● **TASK DIRECTIONS**
Reproduce exactly, and solely, the lines running from the top of the data below through the line with "7. Navigate to", both inclusive. Omit pictures.

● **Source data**
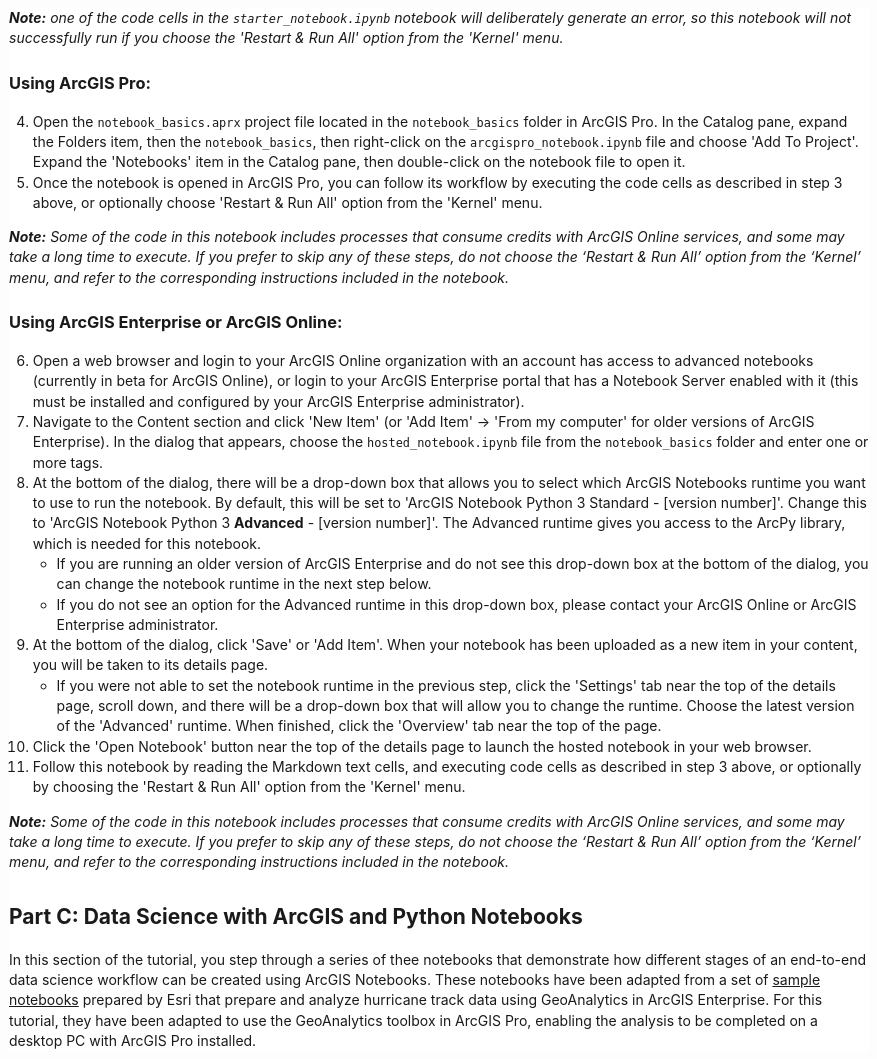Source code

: ***Note:*** *one of the code cells in the `starter_notebook.ipynb` notebook will deliberately generate an error, so this notebook will not successfully run if you choose the 'Restart & Run All' option from the 'Kernel' menu.*

### Using ArcGIS Pro:
4. Open the `notebook_basics.aprx` project file located in the `notebook_basics` folder in ArcGIS Pro.  In the Catalog pane, expand the Folders item, then the `notebook_basics`, then right-click on the `arcgispro_notebook.ipynb` file and choose 'Add To Project'.  Expand the 'Notebooks' item in the Catalog pane, then double-click on the notebook file to open it.
5. Once the notebook is opened in ArcGIS Pro, you can follow its workflow by executing the code cells as described in step 3 above, or optionally choose 'Restart & Run All' option from the 'Kernel' menu.

***Note:*** *Some of the code in this notebook includes processes that consume credits with ArcGIS Online services, and some may take a long time to execute.  If you prefer to skip any of these steps, do not choose the ‘Restart & Run All’ option from the ‘Kernel’ menu, and refer to the corresponding instructions included in the notebook.*

### Using ArcGIS Enterprise or ArcGIS Online:
6. Open a web browser and login to your ArcGIS Online organization with an account has access to advanced notebooks (currently in beta for ArcGIS Online), or login to your ArcGIS Enterprise portal that has a Notebook Server enabled with it (this must be installed and configured by your ArcGIS Enterprise administrator).
7. Navigate to the Content section and click 'New Item' (or 'Add Item' -> 'From my computer' for older versions of ArcGIS Enterprise).  In the dialog that appears, choose the `hosted_notebook.ipynb` file from the `notebook_basics` folder and enter one or more tags.
8. At the bottom of the dialog, there will be a drop-down box that allows you to select which ArcGIS Notebooks runtime you want to use to run the notebook.  By default, this will be set to 'ArcGIS Notebook Python 3 Standard - [version number]'.  Change this to 'ArcGIS Notebook Python 3 **Advanced** - [version number]'.  The Advanced runtime gives you access to the ArcPy library, which is needed for this notebook.
    * If you are running an older version of ArcGIS Enterprise and do not see this drop-down box at the bottom of the dialog, you can change the notebook runtime in the next step below.
    * If you do not see an option for the Advanced runtime in this drop-down box, please contact your ArcGIS Online or ArcGIS Enterprise administrator.
9. At the bottom of the dialog, click 'Save' or 'Add Item'.  When your notebook has been uploaded as a new item in your content, you will be taken to its details page.
    * If you were not able to set the notebook runtime in the previous step, click the 'Settings' tab near the top of the details page, scroll down, and there will be a drop-down box that will allow you to change the runtime.  Choose the latest version of the 'Advanced' runtime.  When finished, click the  'Overview' tab near the top of the page.
10. Click the 'Open Notebook' button near the top of the details page to launch the hosted notebook in your web browser.
11. Follow this notebook by reading the Markdown text cells, and executing code cells as described in step 3 above, or optionally by choosing the 'Restart & Run All' option from the 'Kernel' menu.

***Note:*** *Some of the code in this notebook includes processes that consume credits with ArcGIS Online services, and some may take a long time to execute.  If you prefer to skip any of these steps, do not choose the ‘Restart & Run All’ option from the ‘Kernel’ menu, and refer to the corresponding instructions included in the notebook.*

## Part C: Data Science with ArcGIS and Python Notebooks
In this section of the tutorial, you step through a series of thee notebooks that demonstrate how different stages of an end-to-end data science workflow can be created using ArcGIS Notebooks. These notebooks have been adapted from a set of [sample notebooks](https://www.arcgis.com/home/search.html?q=Hurricane%20analysis%20owner%3A%22ArcGISPyAPIBot%22&focus=notebooks) prepared by Esri that prepare and analyze hurricane track data using GeoAnalytics in ArcGIS Enterprise.  For this tutorial, they have been adapted to use the GeoAnalytics toolbox in ArcGIS Pro, enabling the analysis to be completed on a desktop PC with ArcGIS Pro installed.
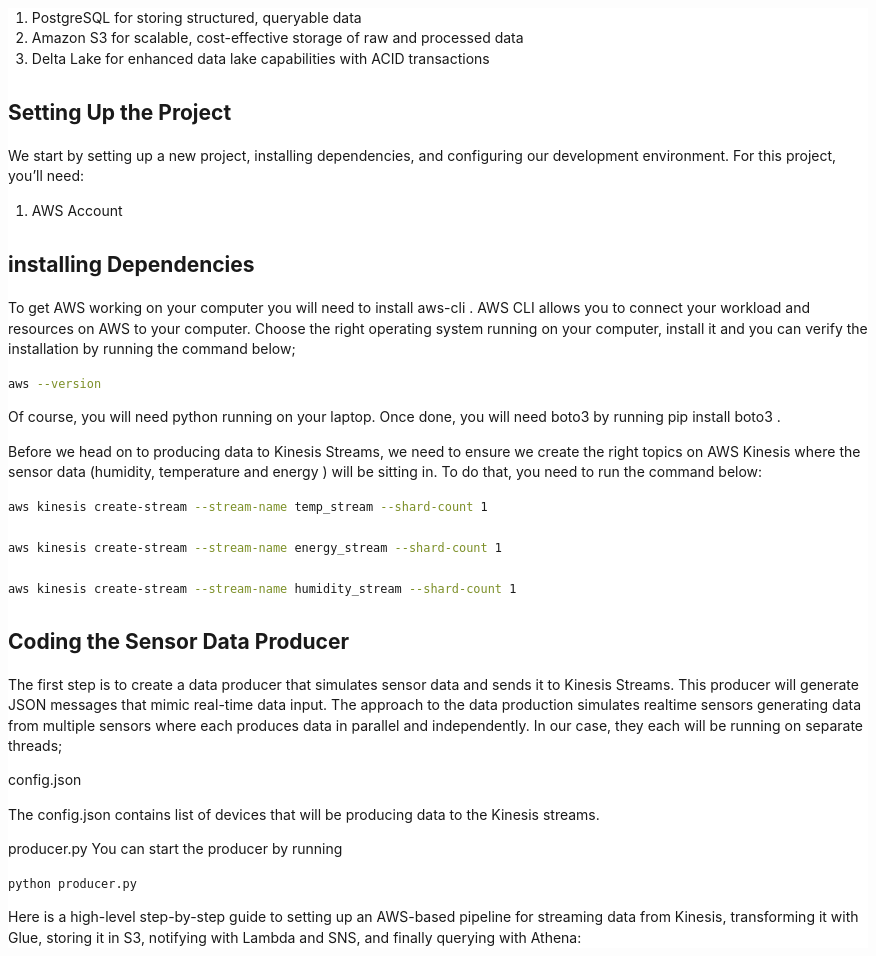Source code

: 1. PostgreSQL for storing structured, queryable data
2. Amazon S3 for scalable, cost-effective storage of raw and processed data
3. Delta Lake for enhanced data lake capabilities with ACID transactions

## Setting Up the Project
We start by setting up a new project, installing dependencies, and configuring our development environment. For this project, you’ll need:
1. AWS Account

## installing Dependencies

To get AWS working on your computer you will need to install aws-cli . AWS CLI allows you to connect your workload and resources on AWS to your computer.  Choose the right operating system running on your computer, install it and you can verify the installation by running the command below;


```bash
aws --version
```
Of course, you will need python running on your laptop. Once done, you will need boto3 by running pip install boto3 .



Before we head on to producing data to Kinesis Streams, we need to ensure we create the right topics on AWS Kinesis where the sensor data (humidity, temperature and energy ) will be sitting in. To do that, you need to run the command below:

```bash
aws kinesis create-stream --stream-name temp_stream --shard-count 1

aws kinesis create-stream --stream-name energy_stream --shard-count 1

aws kinesis create-stream --stream-name humidity_stream --shard-count 1
```

## Coding the Sensor Data Producer
The first step is to create a data producer that simulates sensor data and sends it to Kinesis Streams. This producer will generate JSON messages that mimic real-time data input. The approach to the data production simulates realtime sensors generating data from multiple sensors where each produces data in parallel and independently. In our case, they each will be running on separate threads;

config.json

The config.json contains list of devices that will be producing data to the Kinesis streams.

producer.py
You can start the producer by running

```bash
python producer.py
```

Here is a high-level step-by-step guide to setting up an AWS-based pipeline for streaming data from Kinesis, transforming it with Glue, storing it in S3, notifying with Lambda and SNS, and finally querying with Athena:
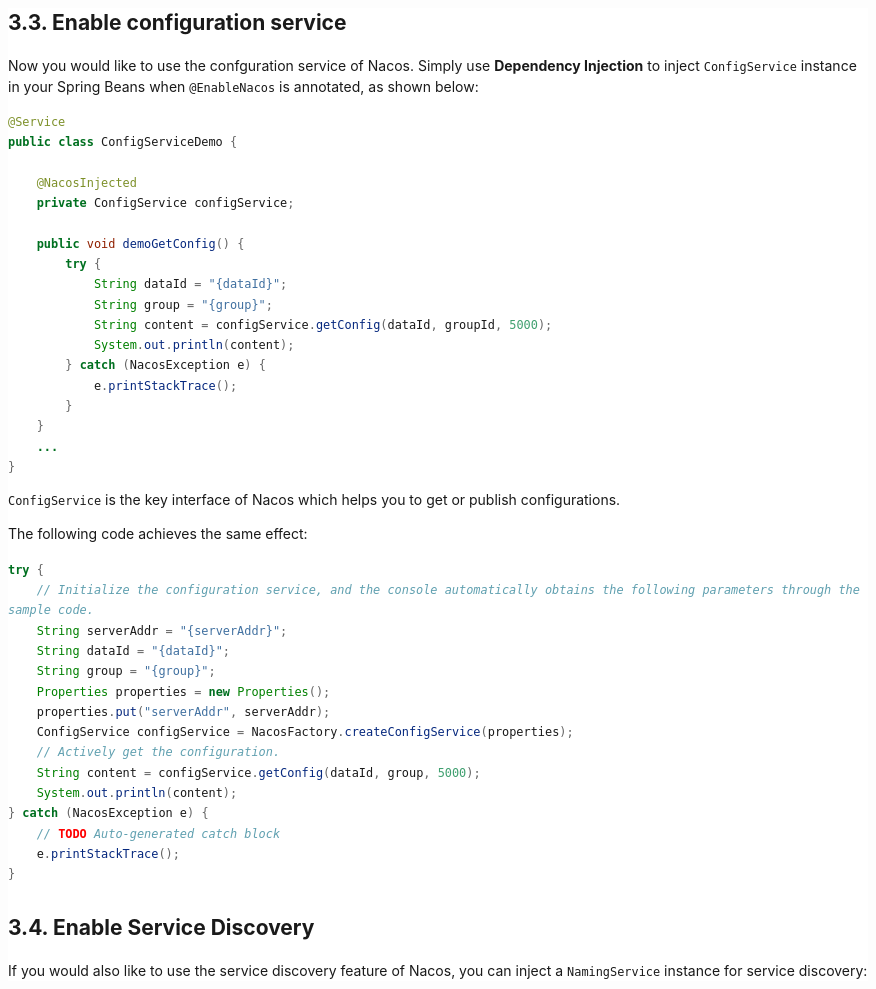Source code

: 
## 3.3. Enable configuration service
Now you would like to use the confguration service of Nacos. Simply use **Dependency Injection** to inject `ConfigService` instance in your Spring Beans when `@EnableNacos` is annotated, as shown below: 

```java
@Service
public class ConfigServiceDemo {

    @NacosInjected
    private ConfigService configService;
    
    public void demoGetConfig() {
        try {
            String dataId = "{dataId}";
            String group = "{group}";
            String content = configService.getConfig(dataId, groupId, 5000);
        	System.out.println(content);
        } catch (NacosException e) {
            e.printStackTrace();
        }
    }
    ...
}
```

`ConfigService` is the key interface of Nacos which helps you to get or publish configurations.

The following code achieves the same effect: 

```java
try {
    // Initialize the configuration service, and the console automatically obtains the following parameters through the sample code.
	String serverAddr = "{serverAddr}";
	String dataId = "{dataId}";
	String group = "{group}";
	Properties properties = new Properties();
	properties.put("serverAddr", serverAddr);
	ConfigService configService = NacosFactory.createConfigService(properties);
    // Actively get the configuration.
	String content = configService.getConfig(dataId, group, 5000);
	System.out.println(content);
} catch (NacosException e) {
    // TODO Auto-generated catch block
    e.printStackTrace();
}
```
## 3.4. Enable Service Discovery
If you would also like to use the service discovery feature of Nacos, you can inject a `NamingService` instance for service discovery:
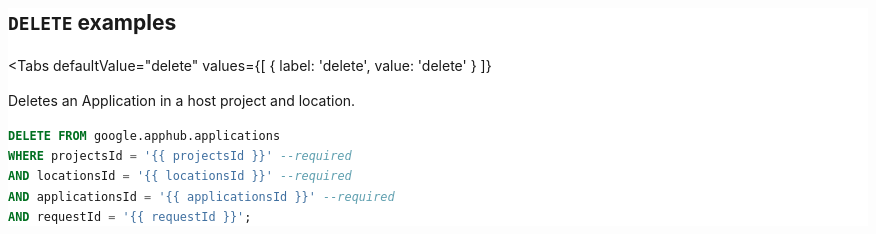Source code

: </Tabs>


## `DELETE` examples

<Tabs
    defaultValue="delete"
    values={[
        { label: 'delete', value: 'delete' }
    ]}
>
<TabItem value="delete">

Deletes an Application in a host project and location.

```sql
DELETE FROM google.apphub.applications
WHERE projectsId = '{{ projectsId }}' --required
AND locationsId = '{{ locationsId }}' --required
AND applicationsId = '{{ applicationsId }}' --required
AND requestId = '{{ requestId }}';
```
</TabItem>
</Tabs>
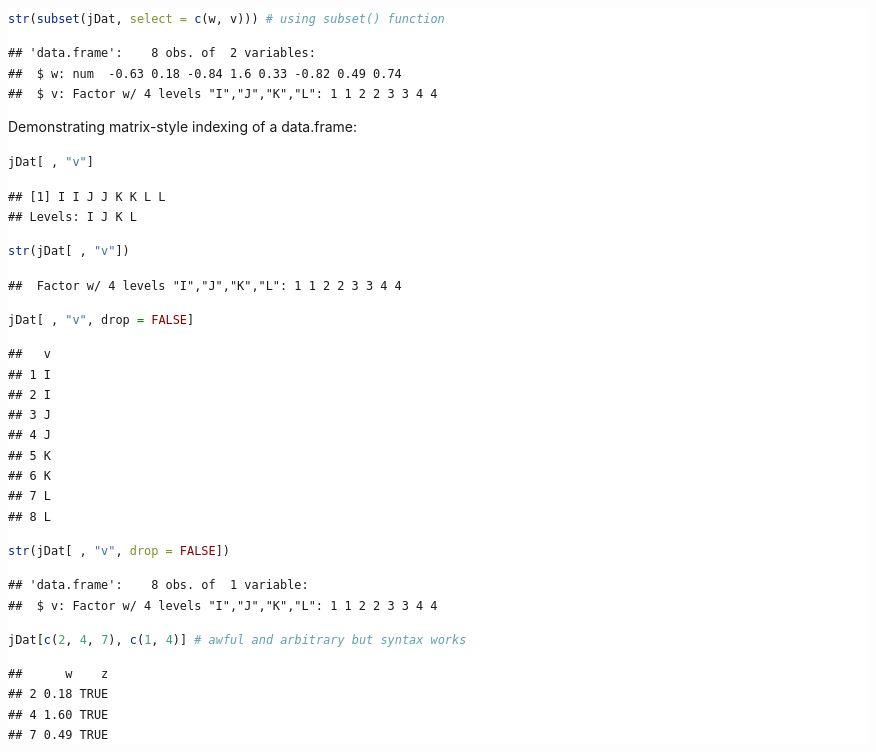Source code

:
 ```r
str(subset(jDat, select = c(w, v))) # using subset() function
```

```
## 'data.frame':	8 obs. of  2 variables:
##  $ w: num  -0.63 0.18 -0.84 1.6 0.33 -0.82 0.49 0.74
##  $ v: Factor w/ 4 levels "I","J","K","L": 1 1 2 2 3 3 4 4
```

Demonstrating matrix-style indexing of a data.frame:

```r
jDat[ , "v"]
```

```
## [1] I I J J K K L L
## Levels: I J K L
```

```r
str(jDat[ , "v"])
```

```
##  Factor w/ 4 levels "I","J","K","L": 1 1 2 2 3 3 4 4
```

```r
jDat[ , "v", drop = FALSE]
```

```
##   v
## 1 I
## 2 I
## 3 J
## 4 J
## 5 K
## 6 K
## 7 L
## 8 L
```

```r
str(jDat[ , "v", drop = FALSE])
```

```
## 'data.frame':	8 obs. of  1 variable:
##  $ v: Factor w/ 4 levels "I","J","K","L": 1 1 2 2 3 3 4 4
```

```r
jDat[c(2, 4, 7), c(1, 4)] # awful and arbitrary but syntax works
```

```
##      w    z
## 2 0.18 TRUE
## 4 1.60 TRUE
## 7 0.49 TRUE
```
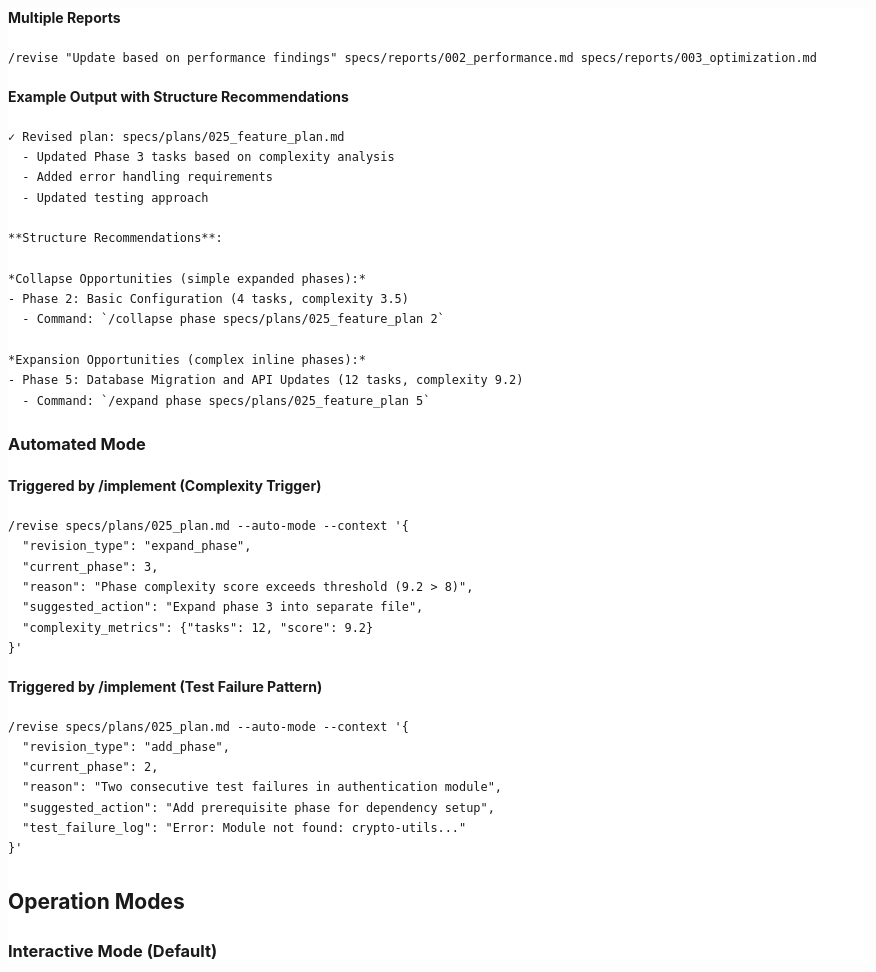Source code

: #### Multiple Reports
```
/revise "Update based on performance findings" specs/reports/002_performance.md specs/reports/003_optimization.md
```

#### Example Output with Structure Recommendations
```
✓ Revised plan: specs/plans/025_feature_plan.md
  - Updated Phase 3 tasks based on complexity analysis
  - Added error handling requirements
  - Updated testing approach

**Structure Recommendations**:

*Collapse Opportunities (simple expanded phases):*
- Phase 2: Basic Configuration (4 tasks, complexity 3.5)
  - Command: `/collapse phase specs/plans/025_feature_plan 2`

*Expansion Opportunities (complex inline phases):*
- Phase 5: Database Migration and API Updates (12 tasks, complexity 9.2)
  - Command: `/expand phase specs/plans/025_feature_plan 5`
```

### Automated Mode

#### Triggered by /implement (Complexity Trigger)
```
/revise specs/plans/025_plan.md --auto-mode --context '{
  "revision_type": "expand_phase",
  "current_phase": 3,
  "reason": "Phase complexity score exceeds threshold (9.2 > 8)",
  "suggested_action": "Expand phase 3 into separate file",
  "complexity_metrics": {"tasks": 12, "score": 9.2}
}'
```

#### Triggered by /implement (Test Failure Pattern)
```
/revise specs/plans/025_plan.md --auto-mode --context '{
  "revision_type": "add_phase",
  "current_phase": 2,
  "reason": "Two consecutive test failures in authentication module",
  "suggested_action": "Add prerequisite phase for dependency setup",
  "test_failure_log": "Error: Module not found: crypto-utils..."
}'
```

## Operation Modes

### Interactive Mode (Default)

● **ANSWER TO THIS PROBLEM**
Source code

: ***Note:*** *one of the code cells in the `starter_notebook.ipynb` notebook will deliberately generate an error, so this notebook will not successfully run if you choose the 'Restart & Run All' option from the 'Kernel' menu.*

### Using ArcGIS Pro:
4. Open the `notebook_basics.aprx` project file located in the `notebook_basics` folder in ArcGIS Pro.  In the Catalog pane, expand the Folders item, then the `notebook_basics`, then right-click on the `arcgispro_notebook.ipynb` file and choose 'Add To Project'.  Expand the 'Notebooks' item in the Catalog pane, then double-click on the notebook file to open it.
5. Once the notebook is opened in ArcGIS Pro, you can follow its workflow by executing the code cells as described in step 3 above, or optionally choose 'Restart & Run All' option from the 'Kernel' menu.

***Note:*** *Some of the code in this notebook includes processes that consume credits with ArcGIS Online services, and some may take a long time to execute.  If you prefer to skip any of these steps, do not choose the ‘Restart & Run All’ option from the ‘Kernel’ menu, and refer to the corresponding instructions included in the notebook.*

### Using ArcGIS Enterprise or ArcGIS Online:
6. Open a web browser and login to your ArcGIS Online organization with an account has access to advanced notebooks (currently in beta for ArcGIS Online), or login to your ArcGIS Enterprise portal that has a Notebook Server enabled with it (this must be installed and configured by your ArcGIS Enterprise administrator).
7. Navigate to the Content section and click 'New Item' (or 'Add Item' -> 'From my computer' for older versions of ArcGIS Enterprise).  In the dialog that appears, choose the `hosted_notebook.ipynb` file from the `notebook_basics` folder and enter one or more tags.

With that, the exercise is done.